■ **YOUR OBJECTIVE**
Given the listing below, output exactly the line containing "Scule expandare tevi, extractie T" and every line after it through the end.

▼

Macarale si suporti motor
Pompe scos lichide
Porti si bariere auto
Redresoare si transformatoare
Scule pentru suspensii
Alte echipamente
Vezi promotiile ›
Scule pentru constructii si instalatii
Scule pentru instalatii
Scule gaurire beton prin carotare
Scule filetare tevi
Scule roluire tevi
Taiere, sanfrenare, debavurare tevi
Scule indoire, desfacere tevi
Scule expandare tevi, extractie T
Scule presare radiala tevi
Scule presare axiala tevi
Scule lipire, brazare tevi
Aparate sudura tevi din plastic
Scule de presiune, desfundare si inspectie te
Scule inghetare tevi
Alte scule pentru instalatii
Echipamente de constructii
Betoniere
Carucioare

▲

■ **SOLVED EXERCISE**
Scule expandare tevi, extractie T
Scule presare radiala tevi
Scule presare axiala tevi
Scule lipire, brazare tevi
Aparate sudura tevi din plastic
Scule de presiune, desfundare si inspectie te
Scule inghetare tevi
Alte scule pentru instalatii
Echipamente de constructii
Betoniere
Carucioare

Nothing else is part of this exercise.